原文資料:
一方で、加森観光のルスツリゾート(留寿都町)はリゾートホテルとしては全国に先駆けて、2012年10月にマレーシアハラルコーポレーション株式会社から「ローカルハラール」の認証を取得。翌年からはインドネシア人ムスリムのフードアドバイザーを雇い、「ムスリム・フレンドリー」な食事を提供している。使用材料や成分がわかりにくい日本の食事を不安視するイスラーム教徒に対して、安心して日本の食事を楽しんでもらうためのホスピタリティの一環だ。世界で16億人、ASEAN地域だけでも2億5千万人のイスラーム教徒市場を視野に、積極的にマーケティングを進めており、既に大口ツアー客の利用があり手ごたえを感じているという。U.S.Halal Associationによるとハラール食産業は全世界の食産業の16%のシェアがあり、ASEAN地域ではマクドナルド、KFCなどの世界的な外食チェーンが早くからハラール商品を提供し、域内での収益を上げている。ASEAN地域から特に人気の高い北海道でハラール対応を充実化させることにより、潜在的な観光客獲得の期待が持てるといえよう。
札幌で中古車と建設機械の輸出業を営むパキスタン人のアリフ・ハニフさんは「日本はムスリムにとって暮らしやすい土地であることは間違いない。日本人は親切だし、差別や悪意のある迫害は少ない。ただ、ムスリムにとっては食べ物の原材料を知ることは非常に重要。多くのイスラーム旅行者の来道を望むのであれば、レストランのメニューや食品・成分等の英語表記は最低限必要。食べれるか食べられないかはムスリムが各々判断を下す」と話す。アレルギー成分表示が義務づけられている現在、対応は難しくは無いはずである。
千歳空港の国際線ロビーの近くに礼拝室が設置されている
アウトレットモールレラの礼拝室は利用頻度が高いとのこと
プレハブの建物ではあるが、男女別の礼拝室が設置されている
洗浄室(ウドゥー)も完備されている
宗教法人日本ムスリム協会札幌連絡事務所代表タウフィーク・須見さんインタビュー
モスクの前に立つ須見さん
宗教法人日本ムスリム協会札幌連絡事務所代表のタウフィーク・須見さんにお話をうかがった。須見さんは10数年前にイスラームへ入信後、インドネシア人の女性と結婚し、2度のメッカ巡礼を経験した、札幌在住のムスリムである。
***イスラームの魅力についてお聞かせください。
「まず、イスラームは易しい宗教であることです。イスラームの教えは日本の道徳観念と似ている点が多く、受け入れやすいものでした。また、イスラームはアッラーと信仰者の1対1の関係が基本です。信仰に牧師やお坊さんのような介在者が存在しません。イスラームの信仰を個人個人のペースで行うことが可能で他の人間によって強制されないことも魅力です」

提供された記録:
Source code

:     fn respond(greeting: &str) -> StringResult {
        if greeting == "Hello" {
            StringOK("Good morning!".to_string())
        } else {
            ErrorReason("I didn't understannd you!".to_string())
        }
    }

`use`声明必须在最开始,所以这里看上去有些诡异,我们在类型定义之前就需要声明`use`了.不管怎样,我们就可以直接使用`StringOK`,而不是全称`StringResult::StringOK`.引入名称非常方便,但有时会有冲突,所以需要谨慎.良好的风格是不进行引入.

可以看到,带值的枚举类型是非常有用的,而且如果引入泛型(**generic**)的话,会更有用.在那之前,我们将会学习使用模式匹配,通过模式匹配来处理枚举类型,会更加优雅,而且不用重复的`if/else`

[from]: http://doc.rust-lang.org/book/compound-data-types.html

課題 1:
北海道のハラール対応についての文章を読み、次の問いに答えてください。
(a) ルスツリゾートが「ローカルハラール」の認証を取得したのはいつですか。
(b) アリフ・ハニフさんが札幌で営んでいる事業は何ですか。
(c) 須見さんはメッカ巡礼を何度経験していますか。
課題 2:
北海道のムスリム事情についての文章を、最後の文の後から書き進めてください。
これらの記録は別の出典から取られたものです。

解答 1:
(a) 2012年10月です。
(b) 中古車と建設機械の輸出業です。
(c) 2度です。

解答 2:
***札幌でイスラーム教徒であることについて、何か感じることはありますか
「最近の日本人は宗教的な活動に関して無関心であるか、マスコミによって形成されたフィルターを通して見るという印象があります。特にムスリムに対しては、911以降全世界を席巻したネガティブ・プロパガンダが日本人に少なからず、影響を与えている印象があります。札幌で直接的な宗教的迫害に遭遇したことはありませんが、イスラームが正しく理解されていないことが原因で誤解されることはあります。イスラーム教徒の友人数名と普通に一緒に歩いていただけで、突然警察に通報されたこともあります。(笑)。特徴的な装束が目立ったのかもしれません。そういうことをきっかけに、正しいイスラームを知って頂ければ本望です」
***札幌で日本人のイスラーム教徒は増加しているのですか?
「私は昨年3人の日本人の入信に立ち会いました。近年は、年間数名の入信者がいます。今後も増加する傾向にあると思います。」
***旅行者として来道するイスラーム教徒が増加しているようですが、接する際にどのような点に留意が必要ですか
「接する機会が多い方は、是非正しいイスラームの知識を得ていただけたらと思います。また一口にイスラームといっても、出身国や地域、民族等により多種多様な文化があります。ですので、宗教面と文化面両方からの理解が必要だと思います。また、人間ですから敬虔なムスリムもいれば、そうではない者もいます。イスラームと文化的あるいは人間的な事柄を混同せず、対応いただければいいと思います」
***イスラームと接する機会が増える傾向にある中、行政に期待することはありますか?
「信仰に関しては、行政にも正しい宗教的知識を知ってもらうことを期待します。イスラーム圏からの観光客の受け入れに関しては、他国と比較して対応が遅れている感が否めません。イスラーム人口を大きなマーケットとして捉えると同時に、バランスの取れた国際化が必要だと感じています。せっかく来てくれるお客様ですから、必要最低限のおもてなしとして、相手のことを知ることが必要です。そうすることでトラブルの未然防止にも繋がりますし、結果的に、来道者の増加につながると思います。過去の中国人、韓国人、ロシア人等への対応経験を生かし、先手を打つことが大切だとも感じています。北海道は世界的に見てもブランドです。イスラーム教徒を呼び込むことは、観光に限らず北海道を元気にするチャンスだと思っています」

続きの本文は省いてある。